The Children’s Commissioner for England has called for an independent review of rules governing media access to family courts after raising fears that greater public scrutiny could threaten children’s wellbeing.
Despite moves by the Ministry of Justice to open family courts to wider media examination, Dr Maggie Atkinson said more “workable and sensitive solutions” were available.
Last year journalists were granted access to the family courts, although they can report only an extremely limited amount of information, and are not allowed to identify any of the families involved in cases.
Atkinson said today research from her organisation showed that children were against reporters being given greater access to hearings in the family courts.
The Children’s Commissioner’s report – based on research by the University of Oxford – found those involved in family court proceedings did not trust the press to get facts right.
Respondents also feared stories would be sensationalised and that bullying would result, despite rules preventing identification.
The research team interviewed 51 people aged from nine to 23 about their experiences in family courts, of which 27 were in public law cases, such as care, and 24 in private law cases.
Most of those asked said reporters should not be allowed into cases at all – 79 per cent in the public group and 91 per cent in private.
In public courts 88 per cent of children and young people aged 11 to 17 said the presence of a journalist could discourage them from giving frank evidence, this was 45 per cent in private cases.
In a foreword to the research, Atkinson said: “I strongly believe there are more workable and sensitive solutions that would better safeguard a child’s identity.”
The report called for a review of media access to family cases involving children, keeping in mind their youngsters’ human rights.
Sue Berelowitz, Deputy Children’s Commissioner for England, said the opinions of young people must be included in the debate over what should be made public.

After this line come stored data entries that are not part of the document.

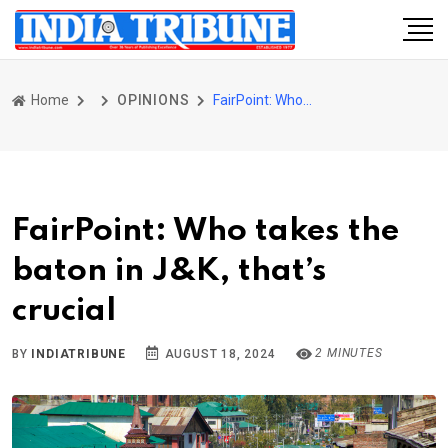
Home
OPINIONS
FairPoint: Who takes the baton in J&K, that’s crucial
FairPoint: Who takes the
baton in J&K, that’s
crucial
2 MINUTES
BY
INDIATRIBUNE
AUGUST 18, 2024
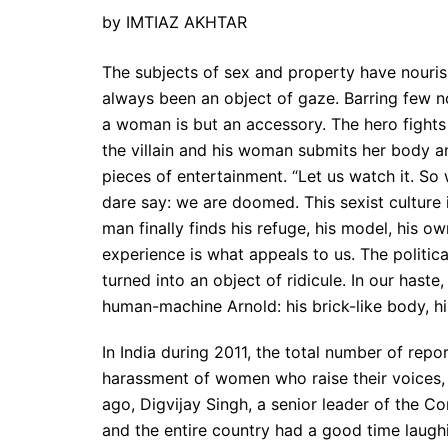
by IMTIAZ AKHTAR
The subjects of sex and property have nouris
always been an object of gaze. Barring few n
a woman is but an accessory. The hero fights 
the villain and his woman submits her body a
pieces of entertainment. “Let us watch it. So w
dare say: we are doomed. This sexist cultur
man finally finds his refuge, his model, his 
experience is what appeals to us. The political
turned into an object of ridicule. In our hast
human-machine Arnold: his brick-like body, h
In India during 2011, the total number of repo
harassment of women who raise their voices, 
ago, Digvijay Singh, a senior leader of the 
and the entire country had a good time laughi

She said: “For any child or young person, a family court case is an extremely unsettling time. Their parents may be going through a divorce; they may have been physically abused or neglected by a parent.
“Intimate details of their lives, although anonymised, could appear in the media and remain in the public domain for life. It is only right that their views are included in debates about the information that the media can make public.”
Parliament is currently considering measures in the Children, Schools and Families Bill which the Government says could eventually allow more information to be reported from family courts.